Reproduce every line of the data below word for word, keeping each one unchanged and in its original order.

(Beginning of Records provided)

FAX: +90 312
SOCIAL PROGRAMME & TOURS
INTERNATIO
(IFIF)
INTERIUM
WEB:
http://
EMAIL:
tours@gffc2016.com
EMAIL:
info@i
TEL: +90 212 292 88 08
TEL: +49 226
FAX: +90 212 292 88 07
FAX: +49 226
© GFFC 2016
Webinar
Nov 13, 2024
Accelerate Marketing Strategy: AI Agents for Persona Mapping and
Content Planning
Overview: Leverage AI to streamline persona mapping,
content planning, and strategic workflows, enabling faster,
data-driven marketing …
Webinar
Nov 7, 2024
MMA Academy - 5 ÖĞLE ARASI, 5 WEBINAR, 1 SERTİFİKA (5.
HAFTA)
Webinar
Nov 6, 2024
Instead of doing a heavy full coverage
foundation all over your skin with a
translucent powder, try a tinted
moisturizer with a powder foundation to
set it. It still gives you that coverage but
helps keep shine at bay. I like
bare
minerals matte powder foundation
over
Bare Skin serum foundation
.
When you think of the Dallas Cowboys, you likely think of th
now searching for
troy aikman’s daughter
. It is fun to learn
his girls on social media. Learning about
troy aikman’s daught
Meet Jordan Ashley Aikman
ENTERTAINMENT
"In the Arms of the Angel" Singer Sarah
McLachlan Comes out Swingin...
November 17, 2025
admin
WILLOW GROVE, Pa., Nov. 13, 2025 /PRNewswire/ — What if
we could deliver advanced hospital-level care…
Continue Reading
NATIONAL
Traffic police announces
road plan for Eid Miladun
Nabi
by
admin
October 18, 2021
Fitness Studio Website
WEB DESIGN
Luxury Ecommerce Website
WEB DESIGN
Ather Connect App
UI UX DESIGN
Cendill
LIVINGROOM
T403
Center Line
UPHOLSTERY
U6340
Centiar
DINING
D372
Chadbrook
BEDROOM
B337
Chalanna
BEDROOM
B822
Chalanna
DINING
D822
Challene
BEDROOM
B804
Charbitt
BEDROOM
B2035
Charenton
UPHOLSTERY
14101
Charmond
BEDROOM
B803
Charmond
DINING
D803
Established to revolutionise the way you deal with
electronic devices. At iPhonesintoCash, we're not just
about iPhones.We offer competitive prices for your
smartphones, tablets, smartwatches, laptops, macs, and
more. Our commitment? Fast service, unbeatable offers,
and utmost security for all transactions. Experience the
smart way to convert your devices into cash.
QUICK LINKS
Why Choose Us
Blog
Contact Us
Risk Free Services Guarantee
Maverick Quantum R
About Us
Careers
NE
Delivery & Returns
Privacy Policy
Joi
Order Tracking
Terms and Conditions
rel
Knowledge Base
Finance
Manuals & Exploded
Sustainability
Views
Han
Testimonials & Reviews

(End of Records provided)

__Solution for this problem__
FAX: +90 312
SOCIAL PROGRAMME & TOURS
INTERNATIO
(IFIF)
INTERIUM
WEB:
http://
EMAIL:
tours@gffc2016.com
EMAIL:
info@i
TEL: +90 212 292 88 08
TEL: +49 226
FAX: +90 212 292 88 07
FAX: +49 226
© GFFC 2016
Webinar
Nov 13, 2024
Accelerate Marketing Strategy: AI Agents for Persona Mapping and
Content Planning
Overview: Leverage AI to streamline persona mapping,
content planning, and strategic workflows, enabling faster,
data-driven marketing …
Webinar
Nov 7, 2024
MMA Academy - 5 ÖĞLE ARASI, 5 WEBINAR, 1 SERTİFİKA (5.
HAFTA)
Webinar
Nov 6, 2024
Instead of doing a heavy full coverage
foundation all over your skin with a
translucent powder, try a tinted
moisturizer with a powder foundation to
set it. It still gives you that coverage but
helps keep shine at bay. I like
bare
minerals matte powder foundation
over
Bare Skin serum foundation
.
When you think of the Dallas Cowboys, you likely think of th
now searching for
troy aikman’s daughter
. It is fun to learn
his girls on social media. Learning about
troy aikman’s daught
Meet Jordan Ashley Aikman
ENTERTAINMENT
"In the Arms of the Angel" Singer Sarah
McLachlan Comes out Swingin...
November 17, 2025
admin
WILLOW GROVE, Pa., Nov. 13, 2025 /PRNewswire/ — What if
we could deliver advanced hospital-level care…
Continue Reading
NATIONAL
Traffic police announces
road plan for Eid Miladun
Nabi
by
admin
October 18, 2021
Fitness Studio Website
WEB DESIGN
Luxury Ecommerce Website
WEB DESIGN
Ather Connect App
UI UX DESIGN
Cendill
LIVINGROOM
T403
Center Line
UPHOLSTERY
U6340
Centiar
DINING
D372
Chadbrook
BEDROOM
B337
Chalanna
BEDROOM
B822
Chalanna
DINING
D822
Challene
BEDROOM
B804
Charbitt
BEDROOM
B2035
Charenton
UPHOLSTERY
14101
Charmond
BEDROOM
B803
Charmond
DINING
D803
Established to revolutionise the way you deal with
electronic devices. At iPhonesintoCash, we're not just
about iPhones.We offer competitive prices for your
smartphones, tablets, smartwatches, laptops, macs, and
more. Our commitment? Fast service, unbeatable offers,
and utmost security for all transactions. Experience the
smart way to convert your devices into cash.
QUICK LINKS
Why Choose Us
Blog
Contact Us
Risk Free Services Guarantee
Maverick Quantum R
About Us
Careers
NE
Delivery & Returns
Privacy Policy
Joi
Order Tracking
Terms and Conditions
rel
Knowledge Base
Finance
Manuals & Exploded
Sustainability
Views
Han
Testimonials & Reviews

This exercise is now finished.